Now let’s say we have part of the hash list in tempdb and part of them in memory. When a new row comes into the pipe, if the hash is in the hash partition(s) in memory, perfrom the aggregate. If the hash is not in the hash partition(s) in memory, then the hash value will be directly saved in the tempdb without any aggregation. Until all rows are processed, the hash table in memory will be sent to client and discarded. The hash partitions in tempdb will be read into memeory to have aggregates calculated and sent to client. Until all hash partitions in tempdb are processed, the query execution completes.
This is a very heavy process especially when hash list runs out of memory. They way to make it efficient is to have values in the group by list sorted.
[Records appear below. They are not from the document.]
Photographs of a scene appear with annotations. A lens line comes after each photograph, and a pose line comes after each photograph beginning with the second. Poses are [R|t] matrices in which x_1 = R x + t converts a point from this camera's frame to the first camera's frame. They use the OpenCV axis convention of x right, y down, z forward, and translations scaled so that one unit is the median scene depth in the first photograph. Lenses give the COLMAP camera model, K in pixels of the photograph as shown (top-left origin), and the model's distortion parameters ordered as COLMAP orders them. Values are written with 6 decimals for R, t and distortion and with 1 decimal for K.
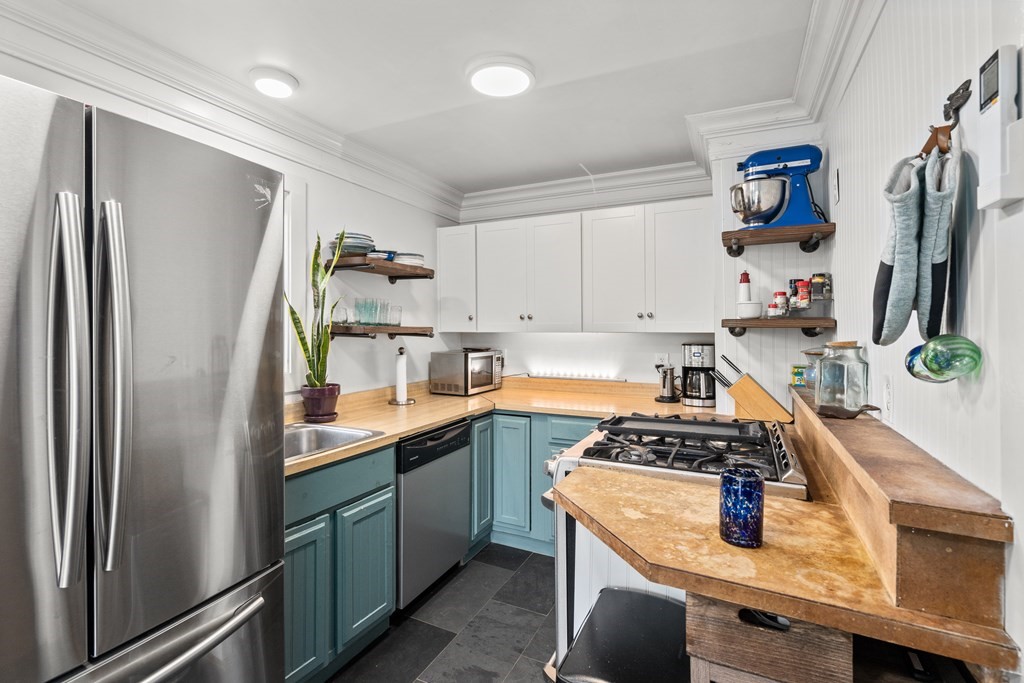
lens RADIAL K [[464.8, 0, 509.8], [0, 464.8, 333.5], [0, 0, 1]] dist [-0.010063, 0.001795]
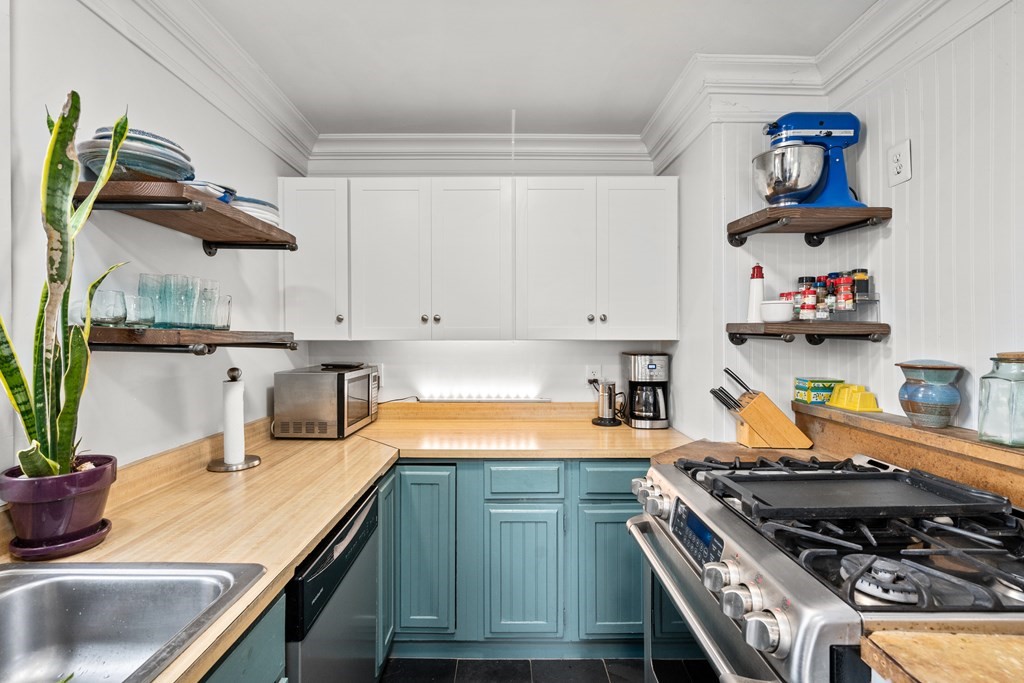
lens RADIAL K [[464.8, 0, 512.9], [0, 464.8, 343.6], [0, 0, 1]] dist [-0.010063, 0.001795]
pose [[0.901832, -0.006717, 0.432034, -0.175189], [0.003704, 0.999963, 0.007815, -0.002966], [-0.432070, -0.005447, 0.901824, 0.354685]]
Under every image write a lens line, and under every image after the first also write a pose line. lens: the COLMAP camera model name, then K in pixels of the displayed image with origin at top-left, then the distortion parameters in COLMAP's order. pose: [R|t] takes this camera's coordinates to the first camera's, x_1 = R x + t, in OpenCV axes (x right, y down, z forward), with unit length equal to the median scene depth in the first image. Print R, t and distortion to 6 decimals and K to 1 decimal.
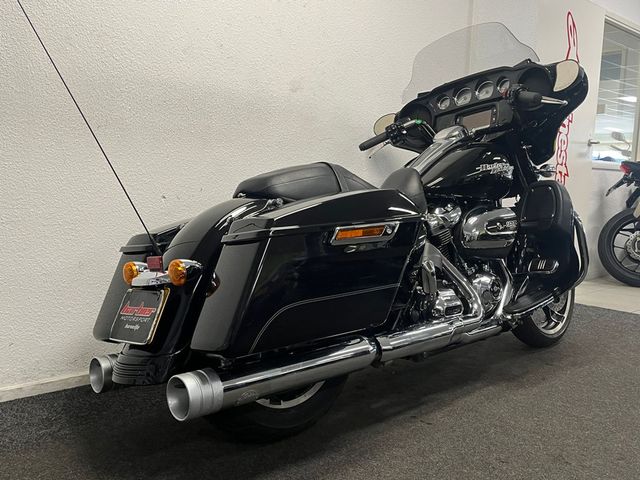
lens RADIAL K [[606.2, 0, 323.0], [0, 606.2, 246.7], [0, 0, 1]] dist [0.049933, 0.000000]
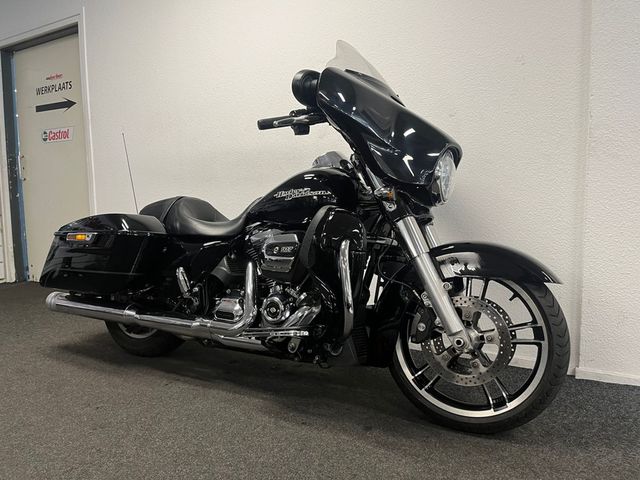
lens RADIAL K [[483.5, 0, 323.6], [0, 483.5, 242.5], [0, 0, 1]] dist [0.070243, -0.080215]
pose [[0.291440, 0.062432, -0.954550, 1.094295], [-0.094302, 0.994882, 0.036278, -0.084183], [0.951929, 0.079443, 0.295836, 0.828585]]
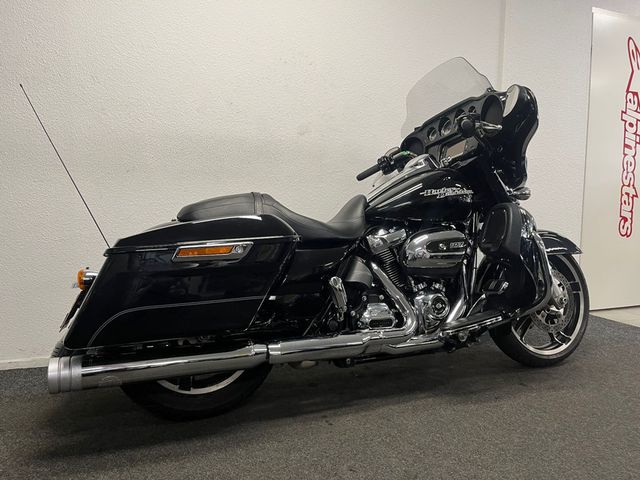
lens RADIAL K [[483.5, 0, 321.0], [0, 483.5, 240.0], [0, 0, 1]] dist [0.070243, -0.080215]
pose [[0.929491, 0.008736, -0.368741, 0.404547], [-0.023383, 0.999104, -0.035270, -0.010725], [0.368103, 0.041406, 0.928863, 0.132612]]
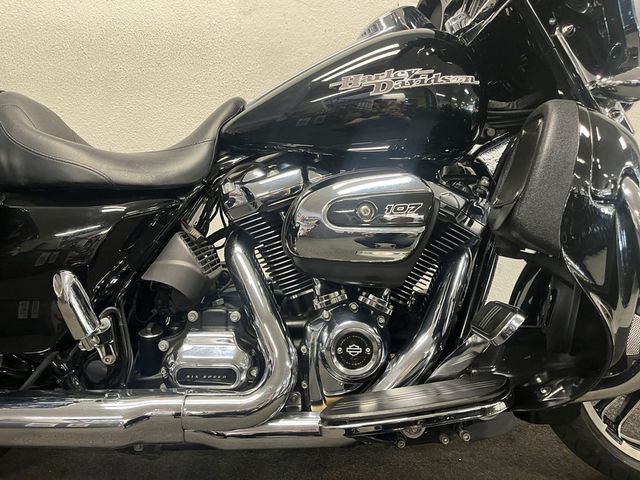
lens RADIAL K [[483.5, 0, 320.6], [0, 483.5, 235.1], [0, 0, 1]] dist [0.070243, -0.080215]
pose [[0.748126, 0.088745, -0.657595, 0.496153], [-0.064958, 0.996051, 0.060521, -0.036565], [0.660369, -0.002561, 0.750937, 0.710012]]
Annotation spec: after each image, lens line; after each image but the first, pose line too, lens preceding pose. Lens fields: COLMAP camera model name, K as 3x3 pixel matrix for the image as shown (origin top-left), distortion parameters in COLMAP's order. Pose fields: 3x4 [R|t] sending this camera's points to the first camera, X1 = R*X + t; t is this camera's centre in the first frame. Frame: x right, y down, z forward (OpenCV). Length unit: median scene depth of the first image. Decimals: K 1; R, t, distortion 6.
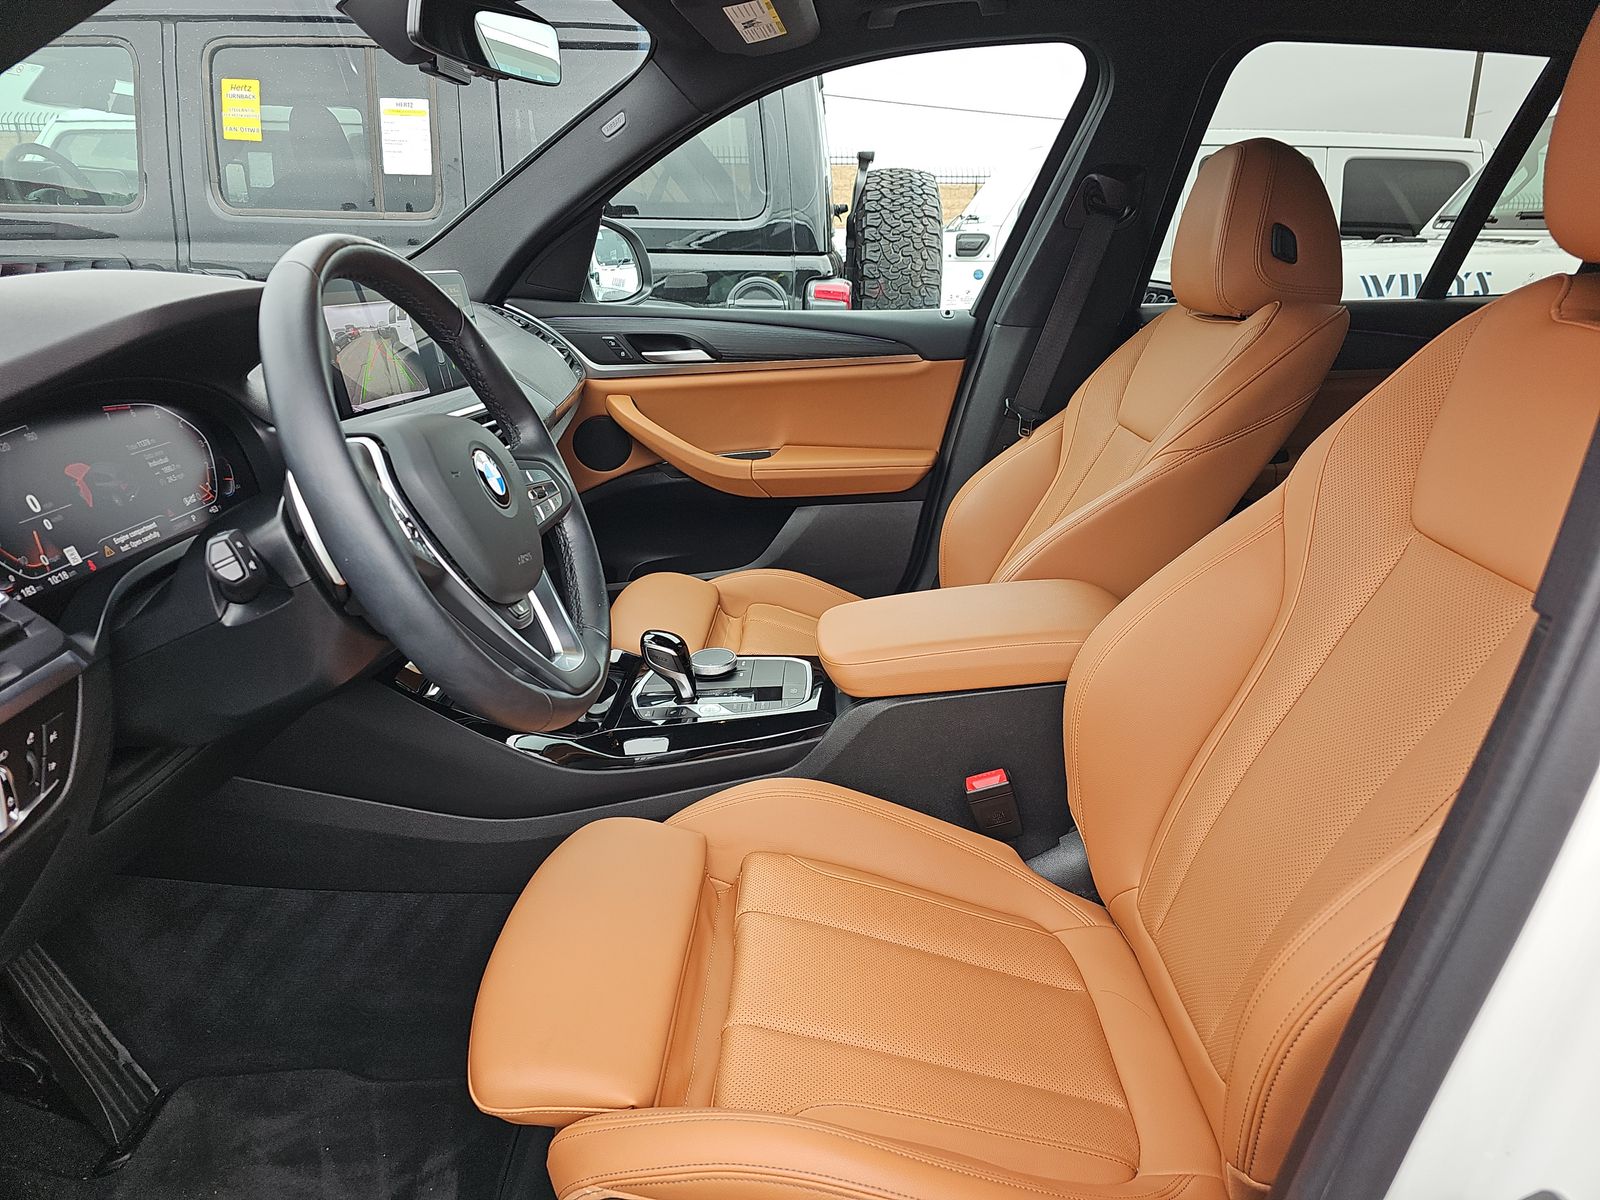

This will not make Hash Match efficient but it will lead Query Processor to use different physical operator to perform aggregate — Stream Aggregate, i will talk about it in my next post.
I find your posts very informative and so far I have not find a book that can help me perform efficient query tuning. Most people will give you the basics that everyone else already knows but I wish there was a book that would go in detail about each operator and when the optimizer decides to use it. If you could include a sample TSQL for us readers to try it ourselves. I plan to come up with a few examples to see when the Hash aggregates are used.
Thank you.
Alex, thanks for visiting my blog. I should have few examples here. For the hash aggregate, when your query does aggregate without index on group by columns and with many rows taking part of the aggregate, SQL Server will use hash aggregate.